Toute cette cruauté d’un côté et cette indifférence de l’autre m’ont rappelé un récent fait divers, sur la terre ferme cette fois : « Les services municipaux de Briançon ont retiré le 26 Mars 2024 une stèle de pierres en hommage aux 12 migrants morts en tentant de franchir la frontière franco-italienne entre 2018 et 2023. Le maire, Arnaud Murgia, explique que l’association Tous Migrants, à l’origine du geste, n’a pas obtenu les autorisations nécessaires, tandis que les bénévoles dénoncent une mesure politique visant à invisibiliser les morts à la frontière ». (Source : Info Migrants)

Bref, pour opérer à bord du Geo Barents, il faut avoir un moral d’acier, de l’empathie, de la persévérance. Il y a tant de moments forts à expérimenter auprès des rescapés, mais quel dévouement il faut pour affronter pareille misère… Cela force l’admiration et pourtant, j’ai trouvé ça tellement triste en contrepartie, parce que leurs interventions, n’est-ce pas simplement ce à quoi nous devrions tous nous engager au lieu de garder nos frontières comme des chiens enragés ?
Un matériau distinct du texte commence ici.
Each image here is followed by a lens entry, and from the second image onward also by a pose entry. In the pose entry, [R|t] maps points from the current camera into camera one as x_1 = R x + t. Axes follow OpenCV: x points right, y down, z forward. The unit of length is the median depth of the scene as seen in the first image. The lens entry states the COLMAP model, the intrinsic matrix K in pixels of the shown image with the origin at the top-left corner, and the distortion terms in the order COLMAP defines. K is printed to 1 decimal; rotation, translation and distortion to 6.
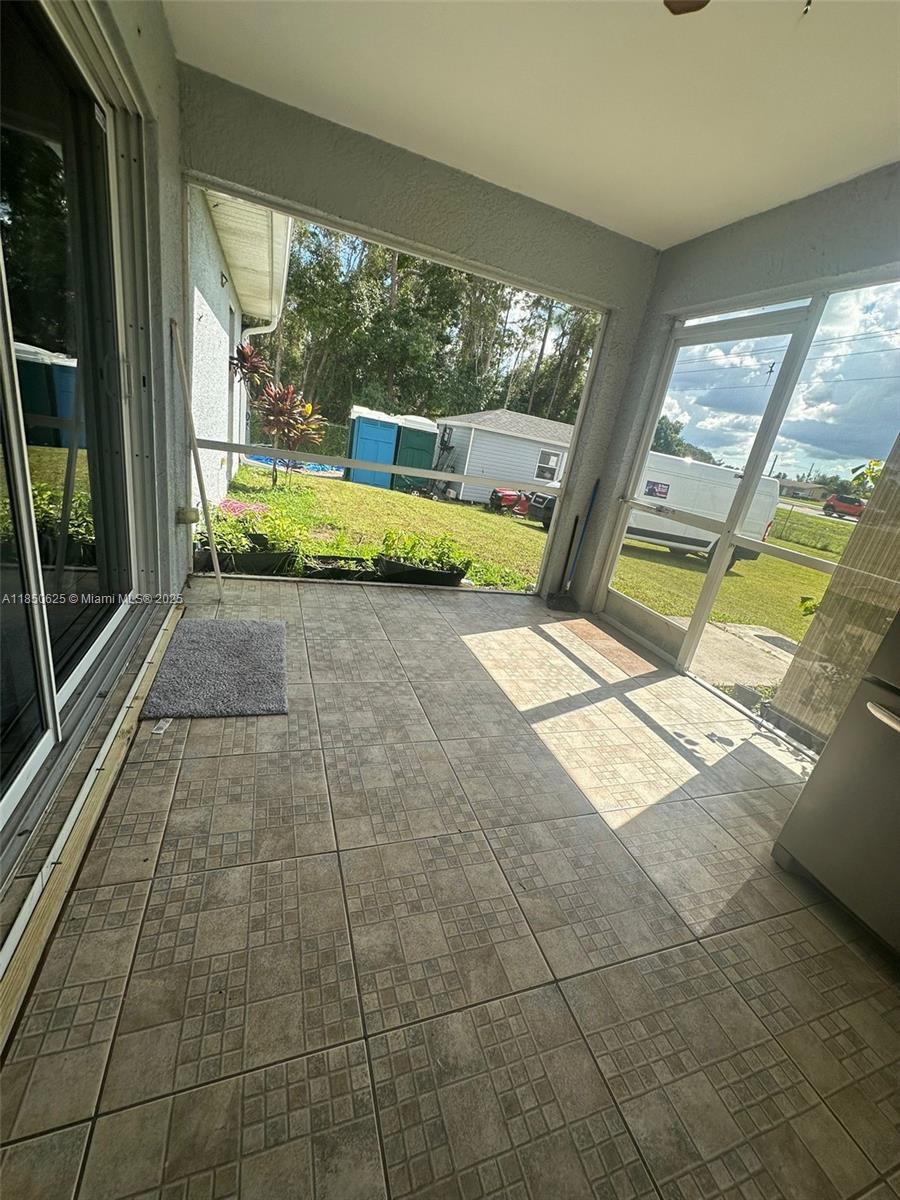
lens RADIAL K [[478.4, 0, 443.6], [0, 478.4, 604.8], [0, 0, 1]] dist [-0.000821, -0.000065]
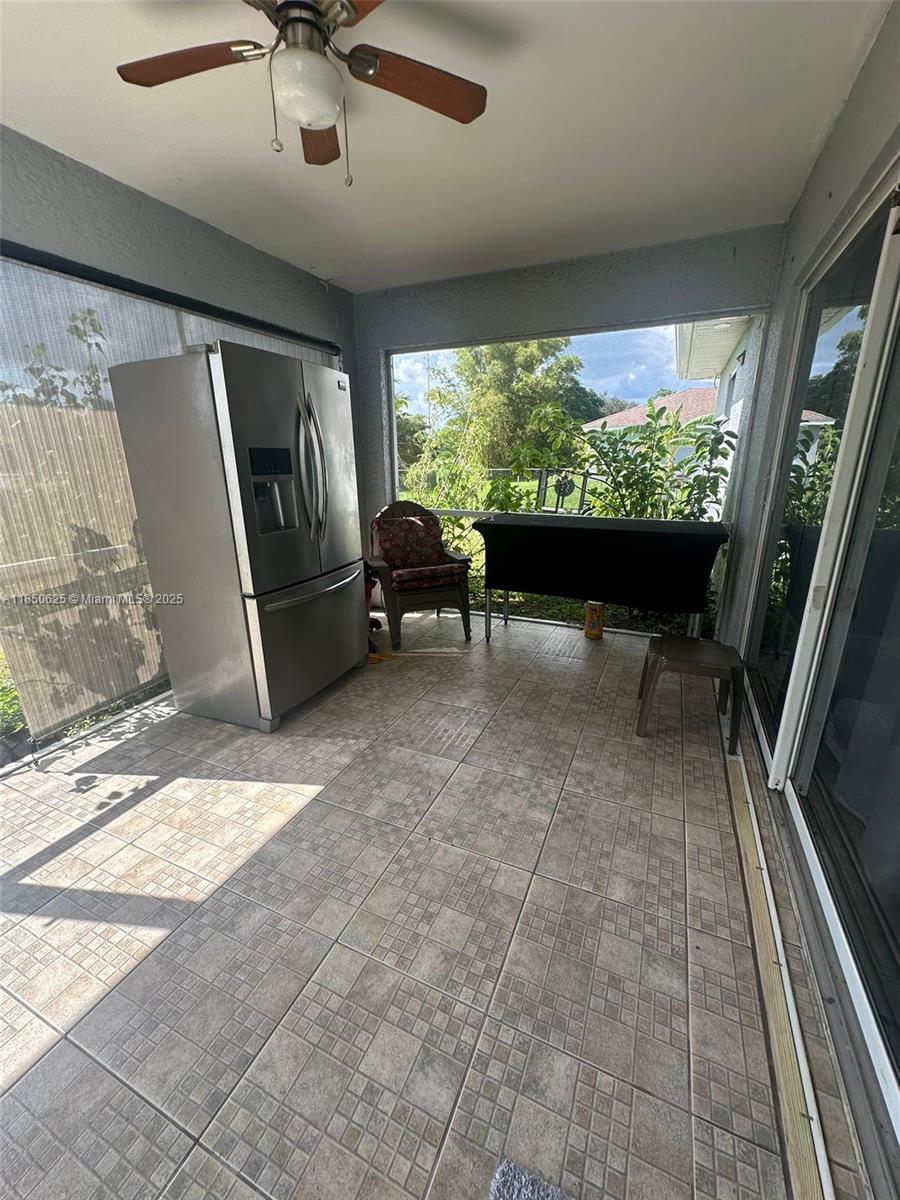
lens RADIAL K [[478.4, 0, 445.8], [0, 478.4, 599.0], [0, 0, 1]] dist [-0.000821, -0.000065]
pose [[-0.717716, -0.348883, 0.602631, -0.372135], [0.132674, 0.781064, 0.610194, -0.516871], [-0.683580, 0.517899, -0.514295, 0.971237]]
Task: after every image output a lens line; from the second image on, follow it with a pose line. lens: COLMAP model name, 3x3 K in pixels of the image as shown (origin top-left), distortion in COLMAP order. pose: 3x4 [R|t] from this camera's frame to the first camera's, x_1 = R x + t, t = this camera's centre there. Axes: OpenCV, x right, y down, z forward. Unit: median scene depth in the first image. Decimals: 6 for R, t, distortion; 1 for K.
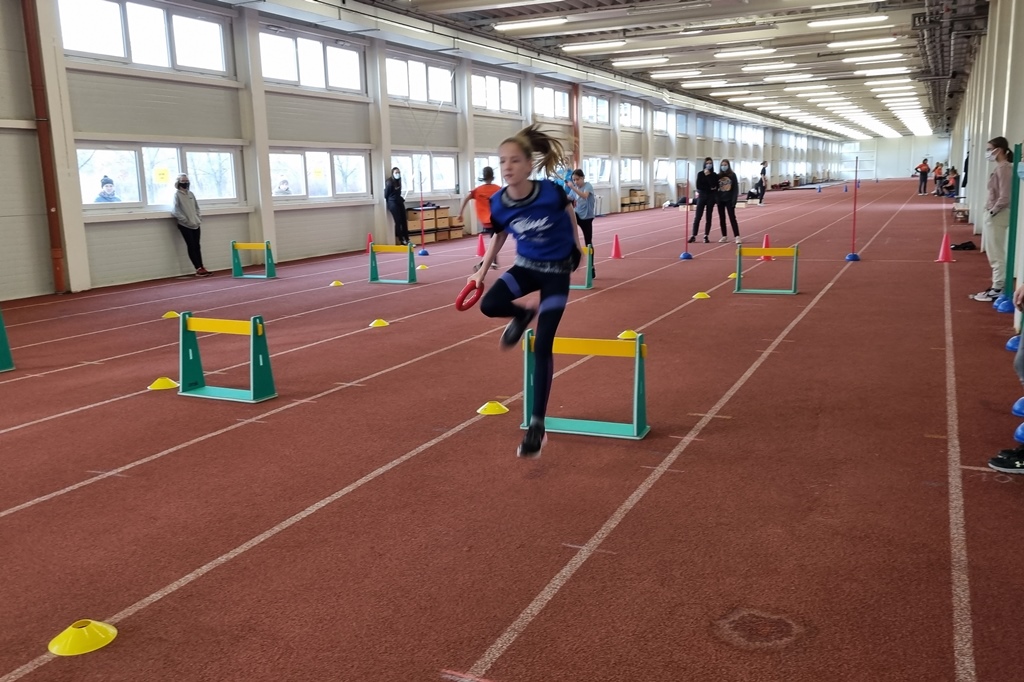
lens RADIAL K [[910.7, 0, 501.9], [0, 910.7, 339.5], [0, 0, 1]] dist [0.067823, -0.046240]
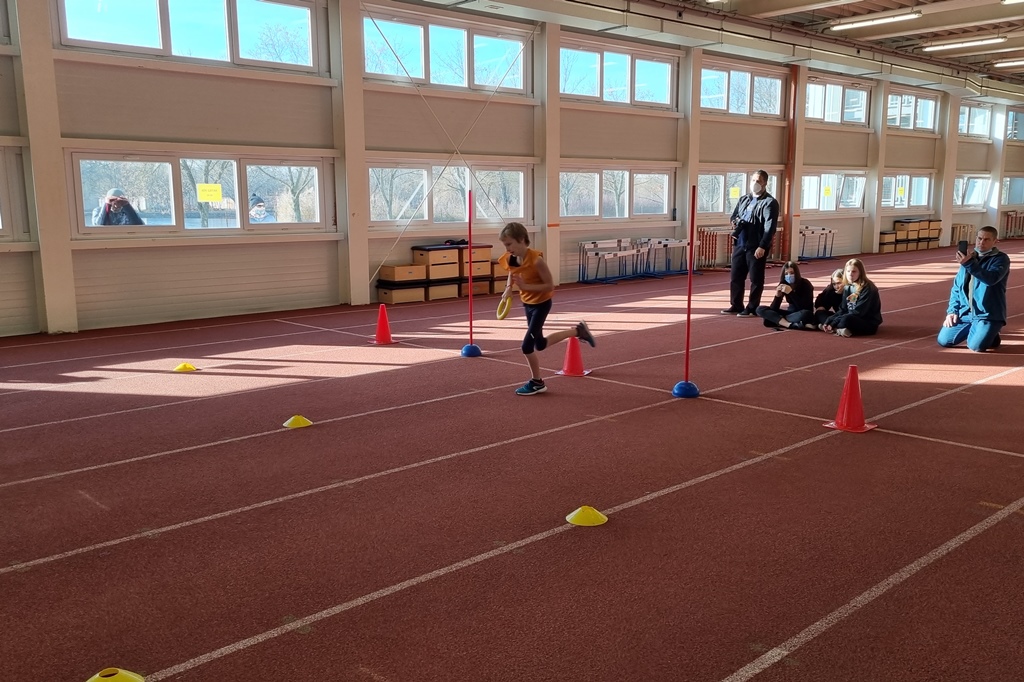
lens RADIAL K [[910.7, 0, 484.1], [0, 910.7, 332.8], [0, 0, 1]] dist [0.067823, -0.046240]
pose [[0.922941, 0.069617, -0.378594, 0.125287], [-0.080127, 0.996712, -0.012056, -0.048084], [0.376510, 0.041463, 0.925484, 0.254050]]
Les dessins de Lucas VALLERIE sont dynamiques et expressifs. En alternant entre des planches teintées de couleurs vives et d’autres sur lesquelles est apposé un filtre sépia, le bédéiste relie l’instant présent au moment où chacune des personnes ciblées par ce biais lui confiera son vécu. Le procédé confère encore plus d’impact aux épreuves qu’elles ont dû et devront encore surmonter. Le travail de colorisation est efficace, même s’il se résume à de simples aplats avec quelques effets basiques d’ombrages et de reflets de lumière.

« Traversées » est une œuvre-choc qui a le mérite et le courage de nous ôter nos œillères et de remettre nos gouvernements face à leurs responsabilités, car avant d’être une nation, nous sommes avant tout des êtres humains. Un point trop facilement occulté au nom du profit et des intérêts personnels.